El patrimonio estatuario de la ciudad de Nuestra Señora de
La Paz cuenta con un importante número de piezas, muchas de ellas emblemáticas,
la mayor parte en honor a figuras históricas. No todas permanecen en el lugar
en el que fueron erigidas originalmente.
La alegórica figura mitológica de Neptuno, por ejemplo, fue
trasladada de la Alameda al Montículo, donde encontró su ubicación final,
probablemente por una decisión administrativa sin otro motivo que el paisajístico.
Otros ejemplares tuvieron que hacer periplos con varias escalas hasta llegar a
su sitio actual; tal es el caso de la “Cabeza de Zepita” (como reza la canción
de Monroy Chazarreta): la inmensa testa de piedra de Andrés de Santa Cruz y
Calahumana, Mariscal de Zepita, fue emplazada en la llamada “Plaza de los
Héroes” (San Francisco) y, desde su aparición, una parte de la sociedad le
declaró su antipatía por considerarla “antiestética”. Esas voces le ganaron la
batalla al Mariscal, y su cabeza fue exiliada –eventualmente, “botada” en algún
depósito- hasta ocupar el un espacio en la zona “Amor de Dios”. Por razones
similares, la del Ekheko transitó por varias zonas. Otra historia tiene el
monumento al “Soldado Desconocido”, magistral obra de Emiliano Luján, que fue
sustituido por otro hasta retornar a su emplazamiento original luego de años de
proscripción.
Un caso particular, y lo pongo en este orden porque tiene
relación con el más reciente hecho que motiva a hablar sobre las estatuas, es
el de la efigie de John F. Kennedy, que sufriera un atentado con explosivos reivindicado
por el EGTK. Retirada de la plaza homónima, pasó largo tiempo en un depósito de
la alcaldía hasta ser “relocalizada” en un parque infantil –con una soldadura
en uno de sus pies, producto, precisamente, del atentado-.
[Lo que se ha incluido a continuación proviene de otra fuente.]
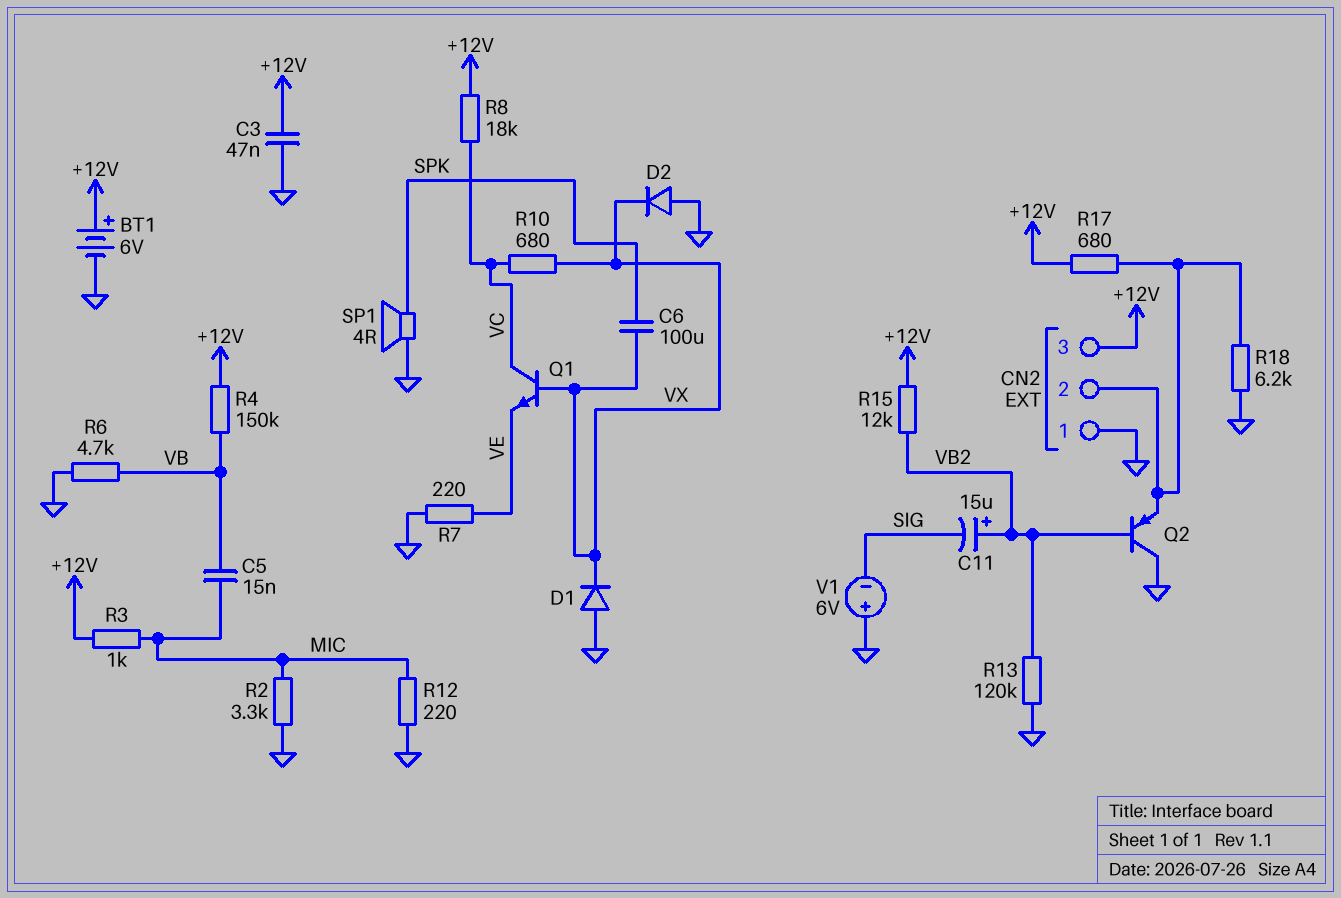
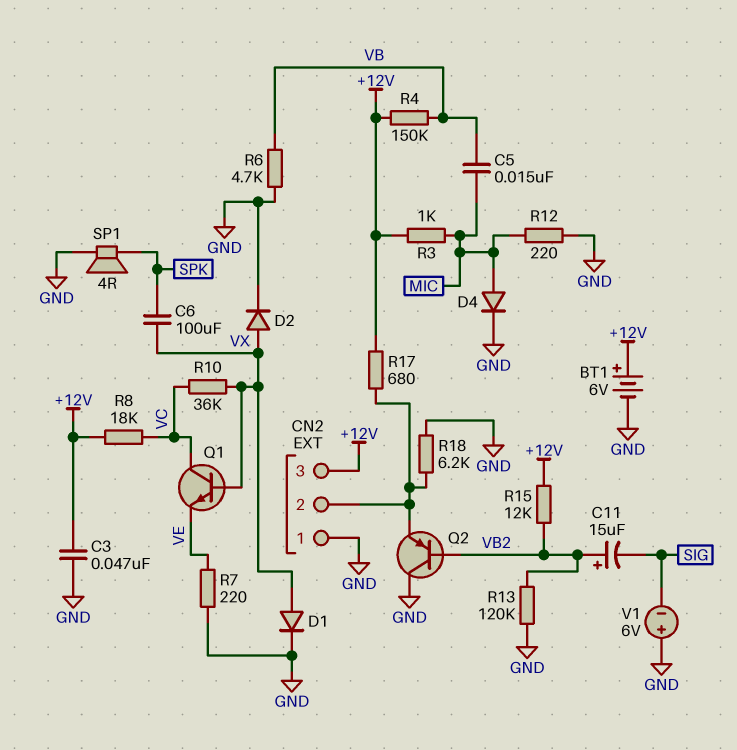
D1: diode (A GND, K VX) -> diode (A VX, K GND)
D2: diode (A GND, K VX) -> diode (A VX, K GND)
D4: none -> diode (A MIC, K GND)
R2: 3.3k (GND, MIC) -> none
R10: 680 (VC, VX) -> 36k (VC, VX)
Pero, así como algunas estatuas tienen un “carácter
itinerante”, otras encontraron su lugar casi eterno en el espacio que ocuparon
desde su erección y, en el imaginario paceño, resulta casi imposible ubicarlas
en otras coordenadas. Tal es el caso, por mencionar algunos, de Simón Bolívar
(Plaza Venezuela), Alonso de Mendoza (Churubamba), Confucio (San Jorge)
Alexander von Humboldt (plaza homónima) Eduardo Avaroa (grafía original del
apellido del defensor de Calama), Vicenta Juaristi Eguino (en la llamada plaza Eguino,
en lugar de Juaristi), Isabel la Católica (plaza homónima), etc. Buena parte de
los monumentos alusivos a personajes no nativos de Bolivia, fue encargada y
obsequiada a la ciudad por representaciones diplomáticas de las naciones de las
cuales provienen.
Y así llegamos a Colón, cuya serena imagen en mármol, enaltece
el prado paceño. De la dimensión histórica, con luces y sombras del descubridor
podríamos escribir páginas enteras. Es tan universal su presencia, que Ulrich
Beck ubica su llegada a las costas caribeñas como el inicio de la
globalización. En más de uno de mis viajes me he sorprendido con un Colón
erigido, incluso donde menos se esperaría, como en Syracuse, EEUU, hay uno en
pleno centro citadino.
Que un individuo enajenado le arranque la nariz o que un
Mariscal de Chaparina llame a derribarlo no le quita mérito a la aventura que,
producto de la serendipia, conectó para siempre al mundo.
El cubano Alejo Carpentier, tiene una obra –El Arpa y la
Sombra- poco amable con el Almirante, pero en una parte pone en su voz estas
líneas: “Hora de la verdad, que es hora de recuento. Pero no habrá recuento.
Solo diré lo que, acerca de mí, puede quedar escrito en piedra mármol”. Mármol
que honra.
Mientras tanto, los ídolos de barro –dictadores y
aspirantes a serlo- se derriten sin necesidad de aplicarles combazos.